"On Good Friday 1985, Serrano photographed his 'Blood Cross' in Leon Golub's studio. Consisting of a plexiglas tank in the form of a cross, which the artist filled with cow's blood purchased for ten dollars per gallon (...) The tank started to leak as he filled it with blood; deciding that the image of a dripping cross might prove interesting, he filled the tank to the top and photographed it against a spray-painted backdrop especially created to suggest an ersatz apocalypse. Although the darkening sky and the light rising from behind may appear to spoof religion, this image was inspired by the genre of religious illustrations dealing with the cross in the landscape that he had seen in stores selling religious paraphernalia.
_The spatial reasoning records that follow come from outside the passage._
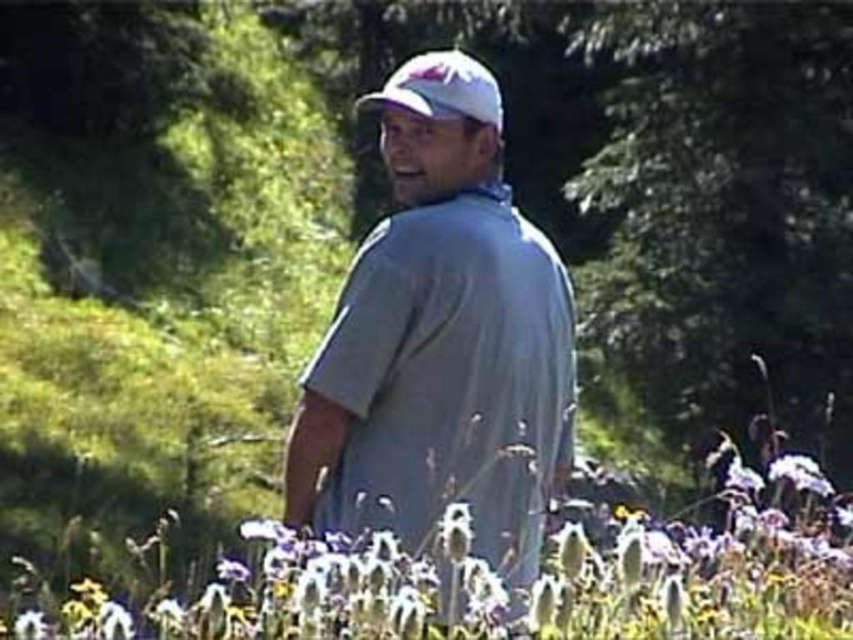
A photographer wants to take a picture of the man and the point at position (463, 451). The camera has a maximum focus range of 3 meters. Will both subjects be in focus?

The distance between the man and the point at position (463, 451) is 3.95 meters, which exceeds the camera maximum focus range of 3 meters. Therefore, both subjects cannot be in focus at the same time.

You are a photographer trying to capture the man in the gray cotton shirt at center. You are standing at point (440, 340). Can you see the man clearly?

Yes, the gray cotton shirt at center is located at point (440, 340), so you are standing exactly where the man is positioned. Therefore, you cannot see him clearly as you are in the same location.

You are a photographer standing in a meadow with a white fluffy flower at center. You want to take a photo of the flower but need to be exactly 3 meters away for the perfect shot. Are you currently positioned correctly?

The distance of white fluffy flower at center from camera is 2.96 meters, which is slightly less than 3 meters. To achieve the desired distance, you should move back approximately 4 centimeters.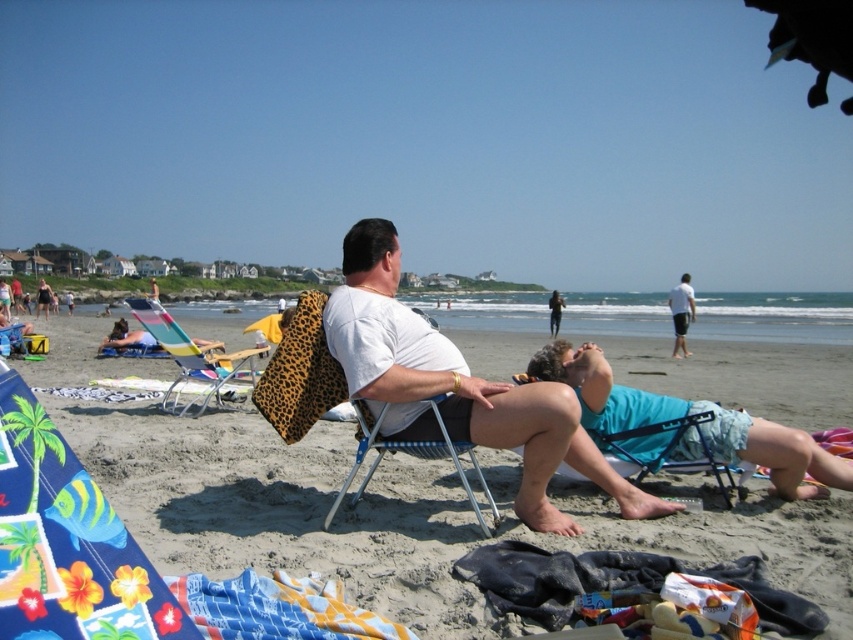
Consider the image. Who is taller, white matte shirt at center or blue fabric shorts at lower right?

With more height is white matte shirt at center.

Does point (347, 289) come closer to viewer compared to point (560, 356)?

Yes, point (347, 289) is closer to viewer.

Is point (392, 426) positioned before point (773, 428)?

Yes, it is.

I want to click on white matte shirt at center, so click(457, 387).

Is white cotton shirt at center thinner than metallic blue beach chair at center?

No, white cotton shirt at center is not thinner than metallic blue beach chair at center.

Between point (138, 483) and point (375, 435), which one is positioned behind?

Positioned behind is point (138, 483).

This screenshot has height=640, width=853. In order to click on white cotton shirt at center in this screenshot , I will do `click(283, 508)`.

Which of these two, blue fabric shorts at lower right or metallic blue beach chair at center, stands taller?

metallic blue beach chair at center is taller.

Does point (747, 433) come closer to viewer compared to point (454, 456)?

No, (747, 433) is behind (454, 456).

At what (x,y) coordinates should I click in order to perform the action: click on blue fabric shorts at lower right. Please return your answer as a coordinate pair (x, y). Looking at the image, I should click on (689, 428).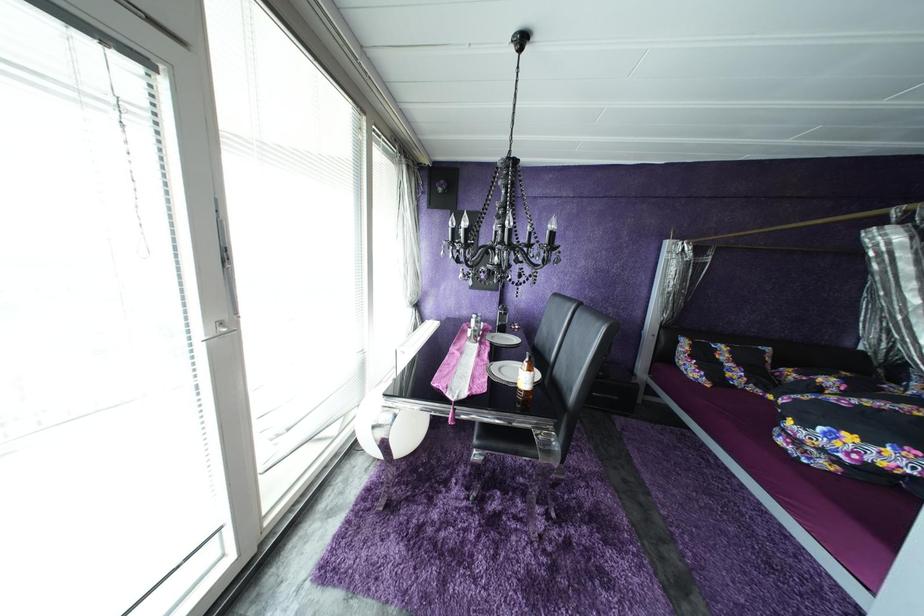
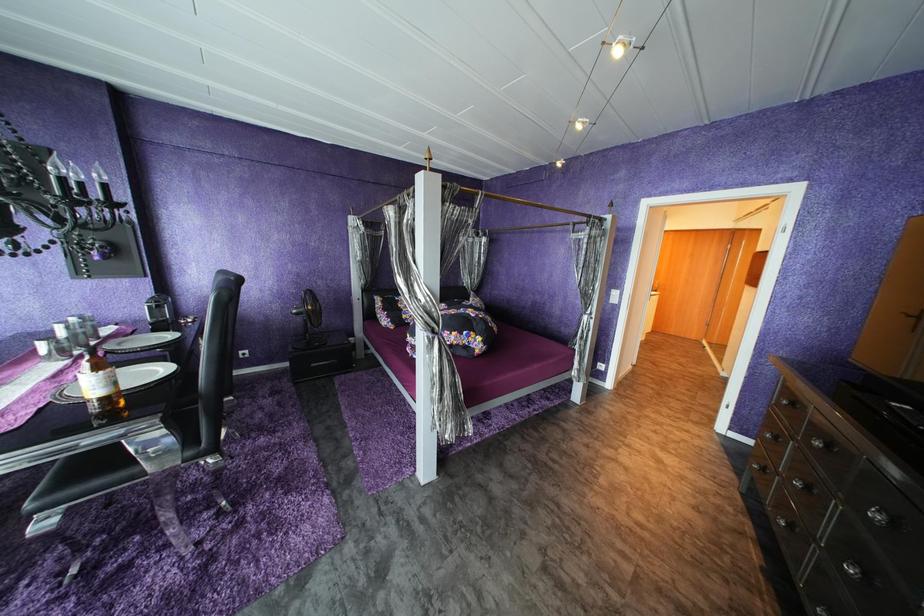
Question: The images are taken continuously from a first-person perspective. In which direction is your viewpoint rotating?

Choices:
 (A) Left
 (B) Right
 (C) Up
 (D) Down

Answer: (B)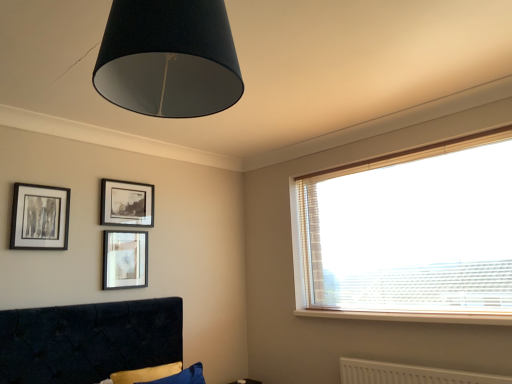
Question: Is white wood window sill at lower right to the left of white textured radiator at lower right from the viewer's perspective?

Choices:
 (A) no
 (B) yes

Answer: (B)

Question: Can you confirm if white wood window sill at lower right is smaller than white textured radiator at lower right?

Choices:
 (A) no
 (B) yes

Answer: (B)

Question: Considering the relative positions of white wood window sill at lower right and white textured radiator at lower right in the image provided, is white wood window sill at lower right behind white textured radiator at lower right?

Choices:
 (A) yes
 (B) no

Answer: (A)

Question: Is white wood window sill at lower right facing away from white textured radiator at lower right?

Choices:
 (A) no
 (B) yes

Answer: (A)

Question: From a real-world perspective, is white wood window sill at lower right over white textured radiator at lower right?

Choices:
 (A) no
 (B) yes

Answer: (B)

Question: From a real-world perspective, is white wood window sill at lower right above or below black glossy picture frame at upper center, the second picture frame viewed from the left?

Choices:
 (A) below
 (B) above

Answer: (A)

Question: Relative to black glossy picture frame at upper center, acting as the 2th picture frame starting from the right, is white wood window sill at lower right in front or behind?

Choices:
 (A) behind
 (B) front

Answer: (B)

Question: Visually, is white wood window sill at lower right positioned to the left or to the right of black glossy picture frame at upper center, acting as the 2th picture frame starting from the right?

Choices:
 (A) right
 (B) left

Answer: (A)

Question: From the image's perspective, relative to black glossy picture frame at upper center, the second picture frame viewed from the left, is white wood window sill at lower right above or below?

Choices:
 (A) above
 (B) below

Answer: (B)

Question: In terms of size, does black glossy picture frame at upper center, the second picture frame viewed from the left, appear bigger or smaller than translucent wood blinds at upper right?

Choices:
 (A) small
 (B) big

Answer: (A)

Question: From the image's perspective, relative to translucent wood blinds at upper right, is black glossy picture frame at upper center, the second picture frame viewed from the left, above or below?

Choices:
 (A) above
 (B) below

Answer: (A)

Question: Considering their positions, is black glossy picture frame at upper center, the second picture frame viewed from the left, located in front of or behind translucent wood blinds at upper right?

Choices:
 (A) behind
 (B) front

Answer: (A)

Question: Visually, is black glossy picture frame at upper center, acting as the 2th picture frame starting from the right, positioned to the left or to the right of translucent wood blinds at upper right?

Choices:
 (A) right
 (B) left

Answer: (B)

Question: Is point (111, 205) positioned closer to the camera than point (345, 360)?

Choices:
 (A) farther
 (B) closer

Answer: (A)

Question: Is black glossy picture frame at upper center, the second picture frame viewed from the left, to the left or to the right of white textured radiator at lower right in the image?

Choices:
 (A) left
 (B) right

Answer: (A)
Photographed from a low vantage point, the bleeding cross seems monumental. Regarding the use of blood in this and other images, Serrano stated:
'The Church is obsessed with the body and blood of Christ. At the same time, there is the impulse to repress and deny the physical nature of the Church's membership. There is a real ambivalence there. It's one thing to idealize the body and it's another to deal with it realistically... In my work, I attempt to personalize this tension in institutional religion by revising the way in which body fluids are idealized.'" (R. Hobbs, in: 'Andres Serrano. Works 1983-1993', Philadelphia 1994, p.25.)